Aim of the exercise: Would you write out the entries that follow word for word, omitting any images?

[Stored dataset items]
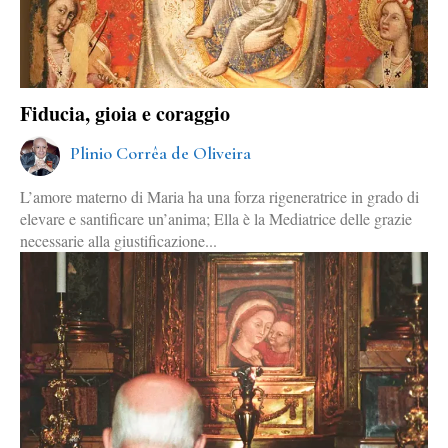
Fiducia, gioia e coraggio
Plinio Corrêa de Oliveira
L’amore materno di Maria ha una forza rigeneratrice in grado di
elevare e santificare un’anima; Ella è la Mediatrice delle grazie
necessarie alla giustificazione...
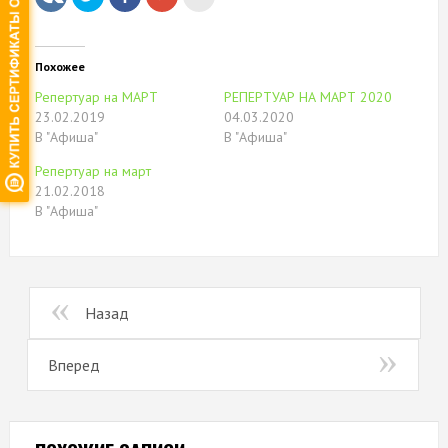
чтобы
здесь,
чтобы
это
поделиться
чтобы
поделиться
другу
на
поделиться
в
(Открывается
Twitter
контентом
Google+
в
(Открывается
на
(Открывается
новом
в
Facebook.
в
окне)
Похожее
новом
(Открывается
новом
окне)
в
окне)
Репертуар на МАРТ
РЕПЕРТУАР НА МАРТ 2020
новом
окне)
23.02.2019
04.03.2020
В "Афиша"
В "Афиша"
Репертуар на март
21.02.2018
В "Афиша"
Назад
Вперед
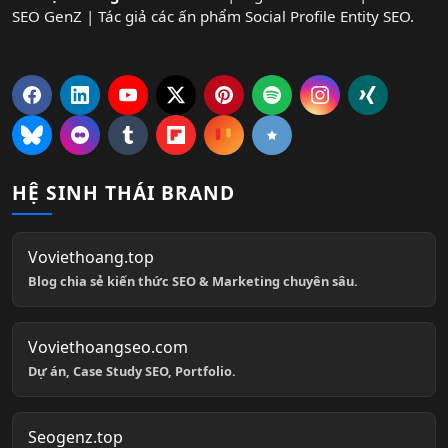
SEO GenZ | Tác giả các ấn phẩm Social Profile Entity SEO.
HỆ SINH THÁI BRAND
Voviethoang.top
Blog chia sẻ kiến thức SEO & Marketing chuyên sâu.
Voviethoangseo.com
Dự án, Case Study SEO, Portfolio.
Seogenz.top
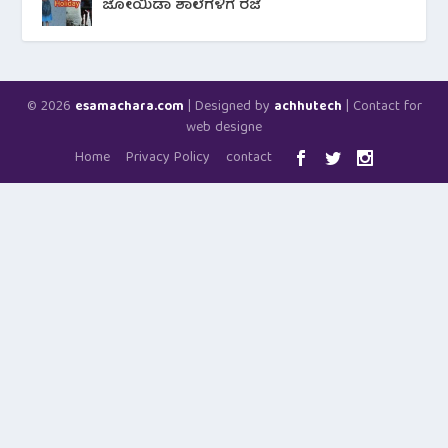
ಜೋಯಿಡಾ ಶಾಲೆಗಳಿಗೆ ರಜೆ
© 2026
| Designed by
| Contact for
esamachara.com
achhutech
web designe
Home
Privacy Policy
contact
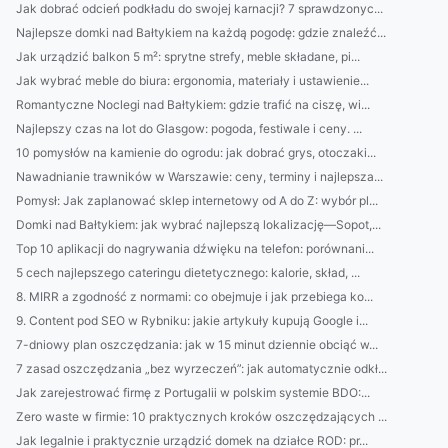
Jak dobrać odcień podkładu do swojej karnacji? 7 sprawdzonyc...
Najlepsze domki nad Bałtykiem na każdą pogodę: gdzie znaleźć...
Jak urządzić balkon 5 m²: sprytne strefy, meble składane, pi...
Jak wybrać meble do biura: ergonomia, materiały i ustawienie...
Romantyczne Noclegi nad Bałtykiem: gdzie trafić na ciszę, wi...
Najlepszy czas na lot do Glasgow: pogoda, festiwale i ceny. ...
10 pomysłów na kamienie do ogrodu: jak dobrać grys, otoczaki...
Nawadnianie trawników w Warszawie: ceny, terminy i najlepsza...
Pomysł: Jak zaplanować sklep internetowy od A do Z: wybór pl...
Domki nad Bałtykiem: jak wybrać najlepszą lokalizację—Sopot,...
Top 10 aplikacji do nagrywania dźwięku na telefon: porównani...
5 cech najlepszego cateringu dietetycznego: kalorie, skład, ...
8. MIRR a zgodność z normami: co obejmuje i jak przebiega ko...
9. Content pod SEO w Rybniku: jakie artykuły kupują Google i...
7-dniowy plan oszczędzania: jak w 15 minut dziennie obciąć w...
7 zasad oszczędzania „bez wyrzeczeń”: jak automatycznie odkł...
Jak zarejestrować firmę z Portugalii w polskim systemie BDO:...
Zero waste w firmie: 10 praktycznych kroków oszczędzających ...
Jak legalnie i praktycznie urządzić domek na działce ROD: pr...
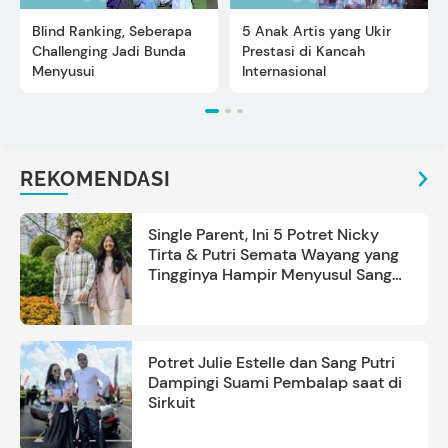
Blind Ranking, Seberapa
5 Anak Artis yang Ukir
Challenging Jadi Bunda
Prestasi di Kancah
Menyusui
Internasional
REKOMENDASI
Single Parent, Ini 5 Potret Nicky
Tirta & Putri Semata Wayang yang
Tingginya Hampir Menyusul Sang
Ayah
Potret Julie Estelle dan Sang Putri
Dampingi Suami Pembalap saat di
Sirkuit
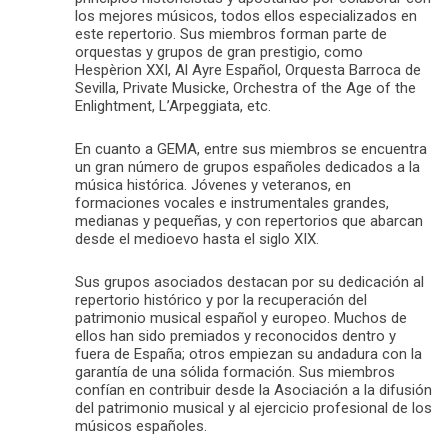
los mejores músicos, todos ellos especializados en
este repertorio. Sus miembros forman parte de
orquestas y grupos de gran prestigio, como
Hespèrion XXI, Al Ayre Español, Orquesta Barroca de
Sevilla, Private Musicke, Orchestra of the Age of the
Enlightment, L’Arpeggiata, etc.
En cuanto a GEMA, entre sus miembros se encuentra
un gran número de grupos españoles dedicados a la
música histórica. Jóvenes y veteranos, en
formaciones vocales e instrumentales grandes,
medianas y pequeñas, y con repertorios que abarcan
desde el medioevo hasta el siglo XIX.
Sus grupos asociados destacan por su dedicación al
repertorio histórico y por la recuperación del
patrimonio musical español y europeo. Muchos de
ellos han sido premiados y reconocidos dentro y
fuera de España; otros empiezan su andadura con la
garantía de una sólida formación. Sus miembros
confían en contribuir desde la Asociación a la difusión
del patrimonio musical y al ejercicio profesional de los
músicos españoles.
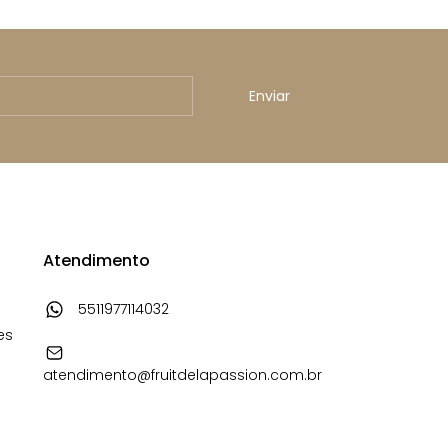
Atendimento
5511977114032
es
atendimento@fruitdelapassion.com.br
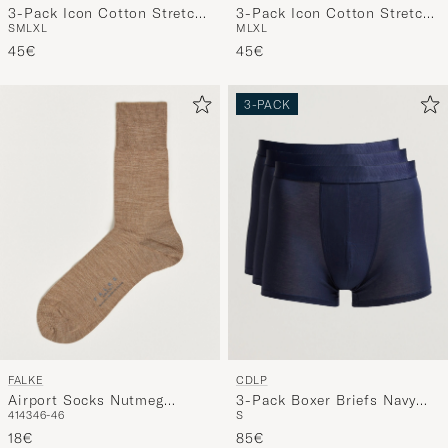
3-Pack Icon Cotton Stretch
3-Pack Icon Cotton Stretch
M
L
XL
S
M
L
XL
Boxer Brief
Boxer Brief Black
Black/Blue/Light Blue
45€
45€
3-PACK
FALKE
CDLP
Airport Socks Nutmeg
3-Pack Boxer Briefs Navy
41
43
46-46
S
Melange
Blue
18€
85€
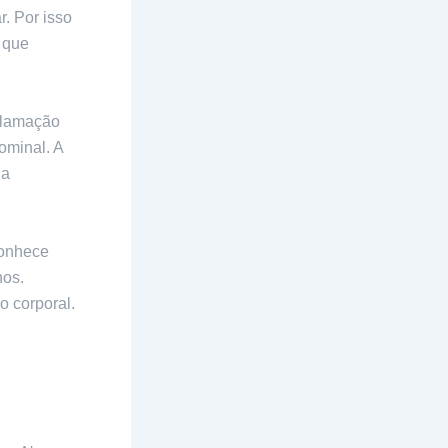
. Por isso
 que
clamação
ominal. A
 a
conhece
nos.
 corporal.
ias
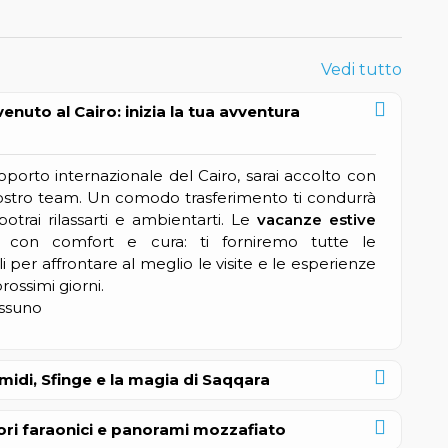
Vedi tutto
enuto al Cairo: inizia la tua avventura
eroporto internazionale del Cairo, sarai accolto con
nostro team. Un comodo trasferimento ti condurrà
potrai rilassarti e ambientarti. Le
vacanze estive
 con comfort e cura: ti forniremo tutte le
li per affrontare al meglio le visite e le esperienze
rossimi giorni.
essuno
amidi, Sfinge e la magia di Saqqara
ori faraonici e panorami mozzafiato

Written answer:
Fiducia, gioia e coraggio
Plinio Corrêa de Oliveira
L’amore materno di Maria ha una forza rigeneratrice in grado di
elevare e santificare un’anima; Ella è la Mediatrice delle grazie
necessarie alla giustificazione...
чтобы
здесь,
чтобы
это
поделиться
чтобы
поделиться
другу
на
поделиться
в
(Открывается
Twitter
контентом
Google+
в
(Открывается
на
(Открывается
новом
в
Facebook.
в
окне)
Похожее
новом
(Открывается
новом
окне)
в
окне)
Репертуар на МАРТ
РЕПЕРТУАР НА МАРТ 2020
новом
окне)
23.02.2019
04.03.2020
В "Афиша"
В "Афиша"
Репертуар на март
21.02.2018
В "Афиша"
Назад
Вперед
SEO GenZ | Tác giả các ấn phẩm Social Profile Entity SEO.
HỆ SINH THÁI BRAND
Voviethoang.top
Blog chia sẻ kiến thức SEO & Marketing chuyên sâu.
Voviethoangseo.com
Dự án, Case Study SEO, Portfolio.
Seogenz.top
ಜೋಯಿಡಾ ಶಾಲೆಗಳಿಗೆ ರಜೆ
© 2026
| Designed by
| Contact for
esamachara.com
achhutech
web designe
Home
Privacy Policy
contact
Jak dobrać odcień podkładu do swojej karnacji? 7 sprawdzonyc...
Najlepsze domki nad Bałtykiem na każdą pogodę: gdzie znaleźć...
Jak urządzić balkon 5 m²: sprytne strefy, meble składane, pi...
Jak wybrać meble do biura: ergonomia, materiały i ustawienie...
Romantyczne Noclegi nad Bałtykiem: gdzie trafić na ciszę, wi...
Najlepszy czas na lot do Glasgow: pogoda, festiwale i ceny. ...
10 pomysłów na kamienie do ogrodu: jak dobrać grys, otoczaki...
Nawadnianie trawników w Warszawie: ceny, terminy i najlepsza...
Pomysł: Jak zaplanować sklep internetowy od A do Z: wybór pl...
Domki nad Bałtykiem: jak wybrać najlepszą lokalizację—Sopot,...
Top 10 aplikacji do nagrywania dźwięku na telefon: porównani...
5 cech najlepszego cateringu dietetycznego: kalorie, skład, ...
8. MIRR a zgodność z normami: co obejmuje i jak przebiega ko...
9. Content pod SEO w Rybniku: jakie artykuły kupują Google i...
7-dniowy plan oszczędzania: jak w 15 minut dziennie obciąć w...
7 zasad oszczędzania „bez wyrzeczeń”: jak automatycznie odkł...
Jak zarejestrować firmę z Portugalii w polskim systemie BDO:...
Zero waste w firmie: 10 praktycznych kroków oszczędzających ...
Jak legalnie i praktycznie urządzić domek na działce ROD: pr...
Blind Ranking, Seberapa
5 Anak Artis yang Ukir
Challenging Jadi Bunda
Prestasi di Kancah
Menyusui
Internasional
REKOMENDASI
Single Parent, Ini 5 Potret Nicky
Tirta & Putri Semata Wayang yang
Tingginya Hampir Menyusul Sang
Ayah
Potret Julie Estelle dan Sang Putri
Dampingi Suami Pembalap saat di
Sirkuit
los mejores músicos, todos ellos especializados en
este repertorio. Sus miembros forman parte de
orquestas y grupos de gran prestigio, como
Hespèrion XXI, Al Ayre Español, Orquesta Barroca de
Sevilla, Private Musicke, Orchestra of the Age of the
Enlightment, L’Arpeggiata, etc.
En cuanto a GEMA, entre sus miembros se encuentra
un gran número de grupos españoles dedicados a la
música histórica. Jóvenes y veteranos, en
formaciones vocales e instrumentales grandes,
medianas y pequeñas, y con repertorios que abarcan
desde el medioevo hasta el siglo XIX.
Sus grupos asociados destacan por su dedicación al
repertorio histórico y por la recuperación del
patrimonio musical español y europeo. Muchos de
ellos han sido premiados y reconocidos dentro y
fuera de España; otros empiezan su andadura con la
garantía de una sólida formación. Sus miembros
confían en contribuir desde la Asociación a la difusión
del patrimonio musical y al ejercicio profesional de los
músicos españoles.
Atendimento
5511977114032
es
atendimento@fruitdelapassion.com.br
3-Pack Icon Cotton Stretch
3-Pack Icon Cotton Stretch
M
L
XL
S
M
L
XL
Boxer Brief
Boxer Brief Black
Black/Blue/Light Blue
45€
45€
3-PACK
FALKE
CDLP
Airport Socks Nutmeg
3-Pack Boxer Briefs Navy
41
43
46-46
S
Melange
Blue
18€
85€
. Por isso
 que
clamação
ominal. A
 a
conhece
nos.
 corporal.
ias
Vedi tutto
enuto al Cairo: inizia la tua avventura
eroporto internazionale del Cairo, sarai accolto con
nostro team. Un comodo trasferimento ti condurrà
potrai rilassarti e ambientarti. Le
vacanze estive
 con comfort e cura: ti forniremo tutte le
li per affrontare al meglio le visite e le esperienze
rossimi giorni.
essuno
amidi, Sfinge e la magia di Saqqara
ori faraonici e panorami mozzafiato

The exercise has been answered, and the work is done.